All reduce method can be default:
python tf_cnn_benchmarks.py --variable_update=replicated
Xring --- use one global ring reduction for all tensors:
python tf_cnn_benchmarks.py --variable_update=replicated --all_reduce_spec=xring
Pscpu --- use CPU at worker 0 to reduce all tensors:
python tf_cnn_benchmarks.py --variable_update=replicated --all_reduce_spec=pscpu
NCCL --- use NCCL to locally reduce all tensors:
python tf_cnn_benchmarks.py --variable_update=replicated --all_reduce_spec=nccl
Different variable managing methods perform differently with different models. Users are highly recommended to test their own models with all methods on different types of GPU node.
Benchmarks[edit]
This section will give ResNet-50 and VGG-16 benchmarking results on both Graham and Cedar with single and multiple GPUs using different methods for managing variables. TensorFlow v1.5 (built with CUDA 9 and cuDNN 7) is used. The benchmark can be found on github at TensorFlow Benchmarks.
- ResNet-50
Batch size is 32 per GPU. Data parallelism is used. (Results in "images per second")

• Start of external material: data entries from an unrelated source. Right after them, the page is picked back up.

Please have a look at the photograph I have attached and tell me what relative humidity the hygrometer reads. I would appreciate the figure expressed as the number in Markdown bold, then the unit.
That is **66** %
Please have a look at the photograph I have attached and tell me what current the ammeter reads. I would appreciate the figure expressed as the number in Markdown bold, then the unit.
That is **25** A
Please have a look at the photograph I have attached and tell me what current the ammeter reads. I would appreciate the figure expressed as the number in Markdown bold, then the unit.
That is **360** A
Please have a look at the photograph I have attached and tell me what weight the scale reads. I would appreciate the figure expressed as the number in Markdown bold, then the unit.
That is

Node type | 1 GPU | Number of GPUs | ps,cpu | ps, gpu | replicated | replicated, xring | replicated, pscpu | replicated, nccl |
---|---|---|---|---|---|---|---|---|
Graham GPU node | 171.23 | 2 | 93.31 | 324.04 | 318.33 | 316.01 | 109.82 | 315.99 |
Cedar GPU Base | 172.99 | 4 | 662.65 | 595.43 | 616.02 | 490.03 | 645.04 | 608.95 |
Cedar GPU Large | 205.71 | 4 | 673.47 | 721.98 | 754.35 | 574.91 | 664.72 | 692.25 |
- VGG-16
Batch size is 32 per GPU. Data parallelism is used. (Results in "images per second")
Node type | 1 GPU | Number of GPUs | ps,cpu | ps, gpu | replicated | replicated, xring | replicated, pscpu | replicated, nccl |
---|---|---|---|---|---|---|---|---|
Graham GPU node | 115.89 | 2 | 91.29 | 194.46 | 194.43 | 203.83 | 132.19 | 219.72 |
Cedar GPU Base | 114.77 | 4 | 232.85 | 280.69 | 274.41 | 341.29 | 330.04 | 388.53 |
Cedar GPU Large | 137.16 | 4 | 175.20 | 379.80 | 336.72 | 417.46 | 225.37 | 490.52 |
Troubleshooting[edit]
scikit image[edit]
If you are using the scikit-image library, you may get the following error:
OMP: Error #15: Initializing libiomp5.so, but found libiomp5.so already initialized.

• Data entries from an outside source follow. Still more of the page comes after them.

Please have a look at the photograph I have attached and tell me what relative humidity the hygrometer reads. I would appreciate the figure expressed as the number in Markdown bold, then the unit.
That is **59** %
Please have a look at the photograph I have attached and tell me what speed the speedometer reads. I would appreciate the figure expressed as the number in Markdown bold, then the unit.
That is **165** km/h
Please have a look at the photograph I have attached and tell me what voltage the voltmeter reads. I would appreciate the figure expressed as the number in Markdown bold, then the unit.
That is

This is because the tensorflow library tries to load a bundled version of OMP which conflicts with the system version. The workaround is as follows:
(tf_skimage_venv) name@server $ cd tf_skimage_venv
(tf_skimage_venv) name@server $ export LIBIOMP_PATH=$(strace python -c 'from skimage.transform import AffineTransform' 2>&1 | grep -v ENOENT | grep -ohP -e '(?<=")[^"]+libiomp5.so(?=")' | xargs realpath)
(tf_skimage_venv) name@server $ find -path '*_solib_local*' -name libiomp5.so -exec ln -sf $LIBIOMP_PATH {} \;
This will patch the tensorflow library installation to use the systemwide libiomp5.so.
libcupti.so[edit]
Some tracing features of Tensorflow require libcupti.so to be available, and might give the following error if they are not:
I tensorflow/stream_executor/dso_loader.cc:142] Couldn't open CUDA library libcupti.so.9.0. LD_LIBRARY_PATH: /usr/local/cuda-9.0/lib64
The solution is to run the following before executing your script:
[name@server ~]$ module load cuda/9.0.xxx
[name@server ~]$ export LD_LIBRARY_PATH=$LD_LIBRARY_PATH:$CUDA_HOME/extras/CUPTI/lib64/
Where xxx is the appropriate CUDA version, which can be found using module av cuda
libiomp5.so invalid ELF header[edit]
Sometimes the libiomp5.so
shared object file will be erroneously installed as a text file. This might result in errors like the following:
/home/username/venv/lib/python3.6/site-packages/tensorflow/python/../../_solib_local/_U@mkl_Ulinux_S_S_Cmkl_Ulibs_Ulinux___Uexternal_Smkl_Ulinux_Slib/libiomp5.so: invalid ELF header
The workaround for such errors is to access the directory mentioned in the error (i.e. [...]/_U@mkl_Ulinux_S_S_Cmkl_Ulibs_Ulinux___Uexternal_Smkl_Ulinux_Slib
) and execute the following command:
[name@server ...Ulinux_Slib] $ ln -sf $(cat libiomp5.so) libiomp5.so
This will replace the text file with the correct symbolic link.